She cited 600 cases of alleged torture, 378 cases of deprivation of personal liberty, 90 cases of deprivation of life, 71 cases of deprivation of security of person and 65 cases of disappearance of persons.
“Investigations of the 600 alleged tortures are in advanced stages although the speed at which the complaints are being resolved by the commission has been hampered by challenges like funding constraints, lack of quorum and few commission members,” Wangadya added.
She told MPs that the commission’s investigations at Kitalya prison with 87 inmates indicated that 35 of them were arrested by the UPDF in Kalangala and 52 by the Chieftaincy of Military Intelligence on charges related to the 2021 general elections.
Wangadya called on the committee to ensure funding to the commission to enable it effectively implement its mandate.
“We further look forward to advocacy efforts of the Committee to ensure that more members are expeditiously appointed to the Commission, to enable speedy hearings at the Tribunal and clearance of the backlog,” said Wangadya.
MPs however were dissatisfied with the information provided by the UHRC officials, saying it did not speak to the committee’s intended point of investigation.

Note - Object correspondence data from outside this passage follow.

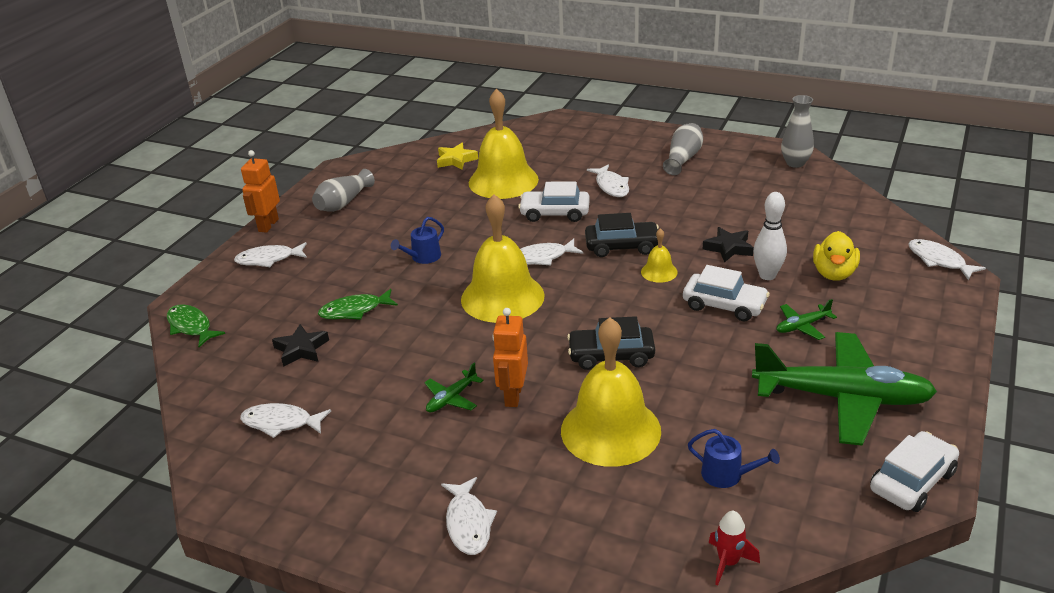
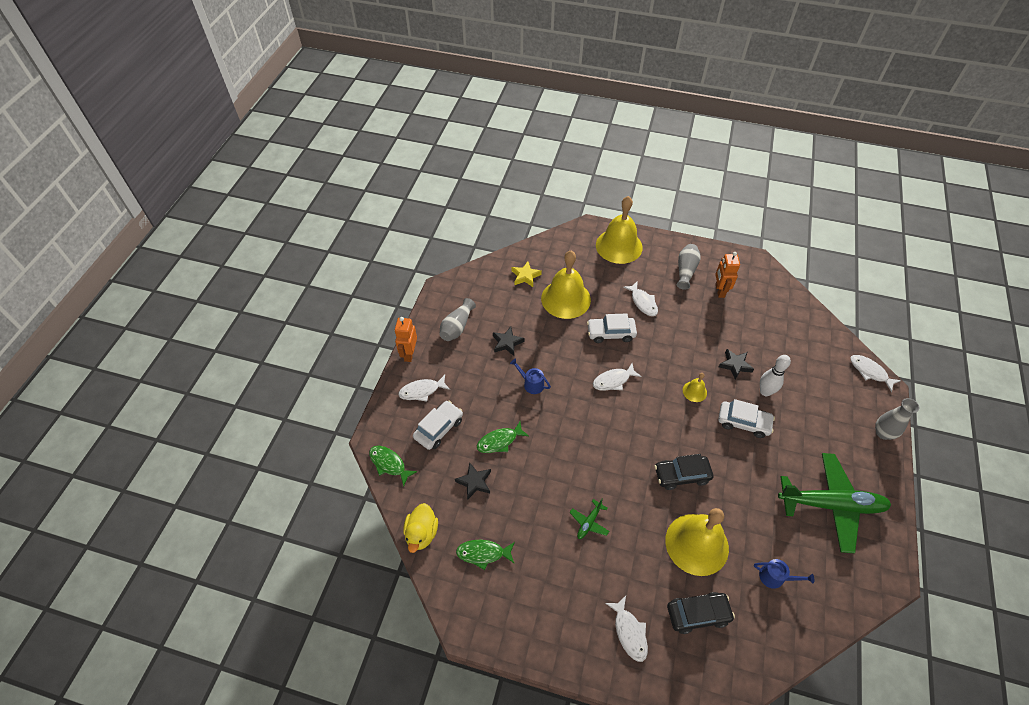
camera: 10 degrees left, 20 degrees up
white fish [240,403,331,438] -> green fish [456,540,515,570]
blue watering can [391,217,444,264] -> blue watering can turned 90 degrees clockwise [510,359,551,394]
yellow bell [461,194,545,323] -> yellow bell moved to [596,196,643,264]
orange robot [493,308,528,407] -> orange robot moved to [715,252,740,298]
black car [585,213,659,257] -> black car moved to [667,592,735,634]
red rocket [709,511,760,585] -> none
green plane [776,299,837,340] -> none
grey vase [781,95,814,168] -> grey vase moved to [875,398,919,440]
yellow duck [813,231,860,281] -> yellow duck moved to [403,503,438,553]
white car [870,431,959,512] -> white car moved to [413,401,463,450]
none -> black star [493,327,524,356]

Buhweju County MP Francis Mwijukye called out the commission for laying blame on the media for highlighting cases of torture in the country yet the acts have been witnessed.
“Her view on torture in the country is vague. I want to ask her to tell us if according to her, we have torture in Uganda by security agencies and other state agencies,” said Mwijukye.
Nwoya East County MP Godfrey Okello tasked the commission to name perpetrators and victims of the alleged human rights violations.
“We have always heard that there are elements in the UPDF and the Police Force who on their own, violate people’s rights. I would be happy if she made mention of such people because that is the centre of our terms of reference,” Okello said.
Terego District Woman MP, Rose Obigah said naming and shaming of the perpetrators is a major way through which acts of violence and human rights offences will be restrained.
Hanifa Nabukeera, Mukono District MP asked the commission to present information on investigations done on the existence of safe houses where alleged torture is meted out.
UHRC Commissioner, Crispy Kaheru said they continue to receive reports on torture and have carried out investigations that will provide statistical information that will allow the Parliament committee to arrive at accurate findings.
“The offenders involved in human rights violations are a varied matrix of stakeholders. I will not be shy to say that in some cases, indeed, security agencies have been fingered,” said Kaheru.